(Excerpted passage)
##########

Dammit, Google, must you?
A while back, I was watching The WAN Show, a weekly tech-focused podcast on Linus Tech Tips, when Linus, a YouTuber who makes a significant chunk of his company's revenue from Google Adsense, opined that ad-blocking was tantamount to theft; if not outright piracy, it was at the very least privateering.Linus was wrong. There's a false equivalency at work in his argument, in which ads served up by Google are essentially the same thing as the ads that you'd see on network television: a minor nuisance which is borne by the audience in exchange for otherwise-free programming. The problem is that online ads aren't at all the same as the TV ads of the long ago time; online ads are lousy with scams and grift, when they aren't actually installing malware on your system when they're auto-executed by your browser.
Do you remember cryptojacking? Because I do.

##########

[Saved data entries]
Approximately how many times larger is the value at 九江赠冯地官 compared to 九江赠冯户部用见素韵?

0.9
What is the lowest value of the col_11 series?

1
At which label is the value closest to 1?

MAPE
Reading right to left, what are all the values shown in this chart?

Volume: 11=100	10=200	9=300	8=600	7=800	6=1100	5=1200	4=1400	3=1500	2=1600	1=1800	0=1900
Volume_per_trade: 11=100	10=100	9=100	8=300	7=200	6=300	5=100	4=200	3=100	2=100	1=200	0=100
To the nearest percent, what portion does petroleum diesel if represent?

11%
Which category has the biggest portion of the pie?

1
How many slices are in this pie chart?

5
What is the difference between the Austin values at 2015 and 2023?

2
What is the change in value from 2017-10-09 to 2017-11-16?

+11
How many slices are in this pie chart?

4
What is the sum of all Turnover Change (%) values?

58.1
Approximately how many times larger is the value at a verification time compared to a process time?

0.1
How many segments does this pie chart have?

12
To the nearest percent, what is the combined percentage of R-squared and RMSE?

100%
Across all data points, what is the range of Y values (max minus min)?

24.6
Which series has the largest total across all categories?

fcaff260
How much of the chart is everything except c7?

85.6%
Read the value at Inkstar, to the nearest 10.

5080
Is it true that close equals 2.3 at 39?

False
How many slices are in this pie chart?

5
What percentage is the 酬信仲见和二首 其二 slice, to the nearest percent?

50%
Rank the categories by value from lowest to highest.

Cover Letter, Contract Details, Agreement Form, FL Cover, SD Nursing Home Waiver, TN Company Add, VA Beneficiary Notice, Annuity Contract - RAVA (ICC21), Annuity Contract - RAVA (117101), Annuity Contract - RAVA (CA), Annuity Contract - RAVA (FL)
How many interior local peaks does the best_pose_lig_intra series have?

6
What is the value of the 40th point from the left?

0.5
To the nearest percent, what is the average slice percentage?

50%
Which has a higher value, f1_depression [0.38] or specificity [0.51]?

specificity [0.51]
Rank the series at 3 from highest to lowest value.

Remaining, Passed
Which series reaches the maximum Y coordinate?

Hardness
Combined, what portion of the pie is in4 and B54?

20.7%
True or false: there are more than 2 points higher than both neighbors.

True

##########

(List of tasks)
(a) Reproduce the stretch of the ad-blocking post that opens with the words containing "Dammit, Google, must" and closes with "Because I do.".
(b) Answer these questions using the ad-blocking post:
(i) What kind of show is The WAN Show?
(ii) According to Linus, what was ad-blocking at the very least?
(iii) What does the writer say online ads are lousy with?
(c) In the ad-blocking post, why does the writer consider Linus's argument wrong?
Rely only on the ad-blocking post for your answers.

(Solutions)
(a)
Dammit, Google, must you?
A while back, I was watching The WAN Show, a weekly tech-focused podcast on Linus Tech Tips, when Linus, a YouTuber who makes a significant chunk of his company's revenue from Google Adsense, opined that ad-blocking was tantamount to theft; if not outright piracy, it was at the very least privateering.Linus was wrong. There's a false equivalency at work in his argument, in which ads served up by Google are essentially the same thing as the ads that you'd see on network television: a minor nuisance which is borne by the audience in exchange for otherwise-free programming. The problem is that online ads aren't at all the same as the TV ads of the long ago time; online ads are lousy with scams and grift, when they aren't actually installing malware on your system when they're auto-executed by your browser.
Do you remember cryptojacking? Because I do.

(b)
(i) A weekly tech-focused podcast on Linus Tech Tips.
(ii) Privateering.
(iii) Scams and grift.

(c) The writer says the argument rests on a false equivalency that treats Google's ads as the same as network television ads, a minor nuisance accepted in exchange for free programming. Online ads are not like those TV ads. They are full of scams and grift, and some install malware when the browser auto-executes them.